7. Il résulte de tout ce qui précède que les conclusions aux fins de restitution de la fondation Amaturo Family Foundation Inc. doivent être rejetées.





D E C I D E :





Article 1er : La requête de la fondation Amaturo Family Foundation Inc. est rejetée.





Article 2 : Le présent jugement sera notifié à la fondation Amaturo Family Foundation Inc. et au directeur chargé de la direction des impôts des non-résidents.

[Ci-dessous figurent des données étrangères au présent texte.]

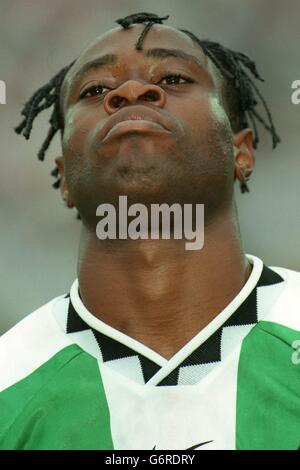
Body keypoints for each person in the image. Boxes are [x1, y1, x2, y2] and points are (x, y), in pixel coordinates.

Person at [1, 12, 299, 450]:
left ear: (242, 153)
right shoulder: (9, 383)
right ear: (63, 177)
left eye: (175, 78)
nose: (132, 90)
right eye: (96, 89)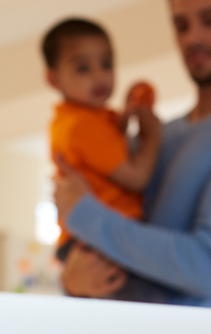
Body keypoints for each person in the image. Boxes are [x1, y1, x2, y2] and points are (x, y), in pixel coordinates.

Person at [54, 0, 211, 307]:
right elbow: (104, 246)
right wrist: (70, 280)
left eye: (210, 20)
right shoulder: (156, 138)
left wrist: (84, 215)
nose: (193, 37)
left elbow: (206, 266)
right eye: (181, 25)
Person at [40, 18, 162, 260]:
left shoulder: (76, 119)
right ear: (54, 79)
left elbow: (106, 152)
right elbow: (136, 177)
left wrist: (125, 120)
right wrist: (152, 136)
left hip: (84, 236)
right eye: (83, 68)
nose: (99, 76)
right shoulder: (82, 126)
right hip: (95, 241)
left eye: (106, 64)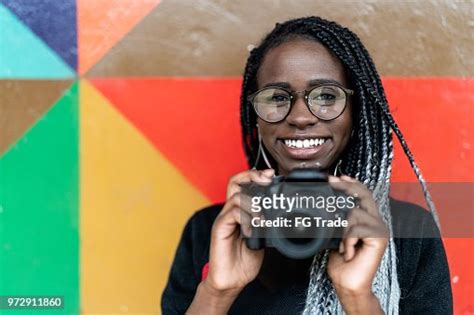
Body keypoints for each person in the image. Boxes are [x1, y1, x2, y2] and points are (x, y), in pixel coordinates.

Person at [161, 16, 452, 314]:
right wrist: (218, 292)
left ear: (355, 112)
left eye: (326, 96)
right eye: (277, 97)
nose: (301, 117)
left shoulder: (408, 232)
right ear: (256, 118)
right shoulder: (213, 230)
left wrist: (357, 296)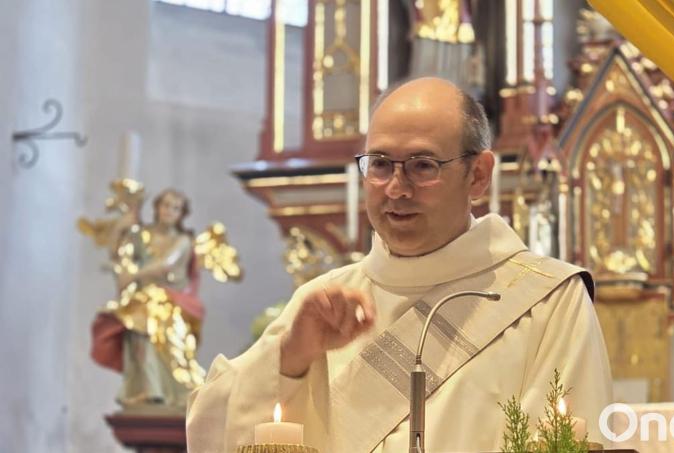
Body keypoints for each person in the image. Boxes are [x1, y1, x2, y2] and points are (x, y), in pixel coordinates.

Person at [186, 77, 612, 452]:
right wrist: (290, 360)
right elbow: (209, 431)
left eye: (423, 166)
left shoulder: (548, 301)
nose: (396, 188)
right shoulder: (325, 302)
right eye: (381, 164)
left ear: (478, 175)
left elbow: (574, 441)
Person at [92, 189, 206, 408]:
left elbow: (165, 265)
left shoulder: (183, 240)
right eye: (165, 205)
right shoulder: (142, 235)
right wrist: (120, 228)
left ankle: (176, 390)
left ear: (182, 214)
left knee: (152, 320)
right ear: (156, 207)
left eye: (175, 208)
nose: (169, 211)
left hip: (171, 302)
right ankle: (147, 388)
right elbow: (119, 253)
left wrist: (133, 275)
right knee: (137, 328)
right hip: (144, 302)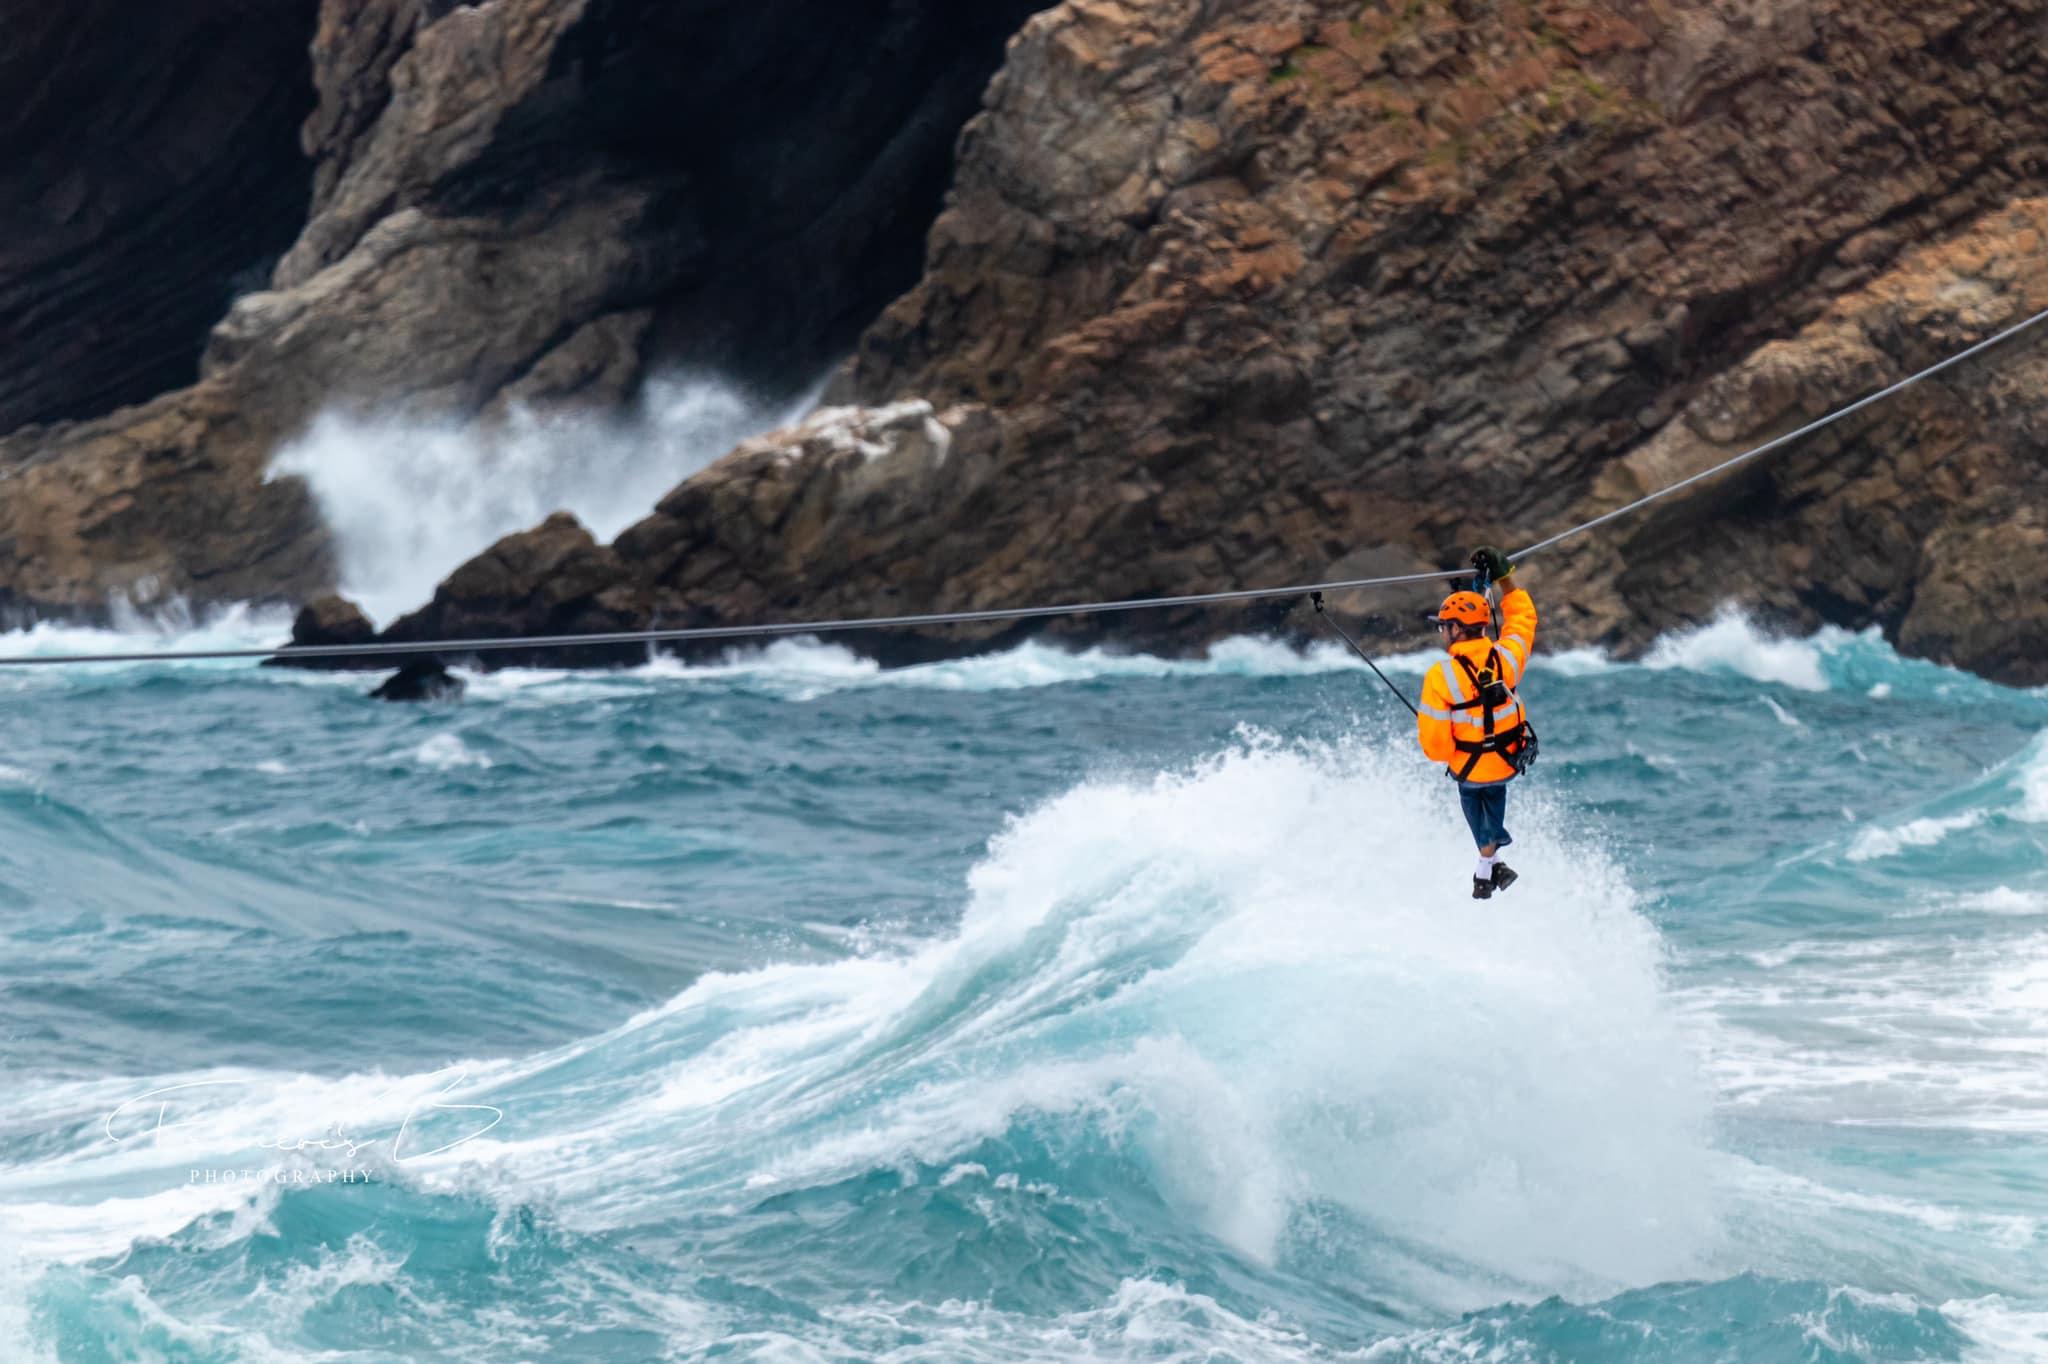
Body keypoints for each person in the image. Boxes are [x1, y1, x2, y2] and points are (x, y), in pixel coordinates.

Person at [1417, 546, 1537, 899]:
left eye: (1444, 627)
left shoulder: (1441, 677)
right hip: (1506, 762)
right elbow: (1523, 620)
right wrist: (1504, 578)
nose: (1442, 632)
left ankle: (1488, 860)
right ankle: (1489, 869)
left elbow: (1437, 749)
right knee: (1495, 790)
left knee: (1472, 797)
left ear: (1456, 629)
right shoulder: (1508, 658)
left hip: (1468, 770)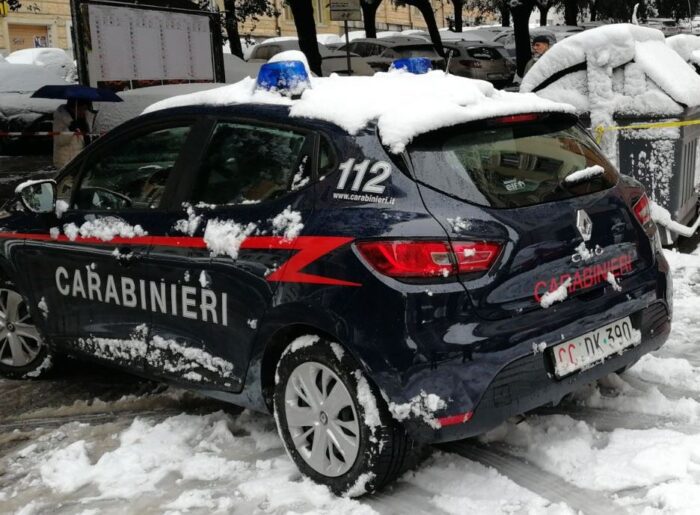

Délibéré après l'audience du 18 décembre 2025, à laquelle siégeaient :

Mme Mach, présidente,
Mme Syndique, première conseillère,
M. Hégésippe, premier conseiller.

Rendu public par mise à disposition au greffe le 8 janvier 2026.




La rapporteure,





N. Syndique


La présidente,





A-S. Mach
Le greffier,





S. Werkling



La République mande et ordonne à la ministre de l'action et des comptes publics en ce qui la concerne ou à tous commissaires de justice à ce requis en ce qui concerne les voies de droit commun contre les parties privées, de pourvoir à l’exécution de la présente décision.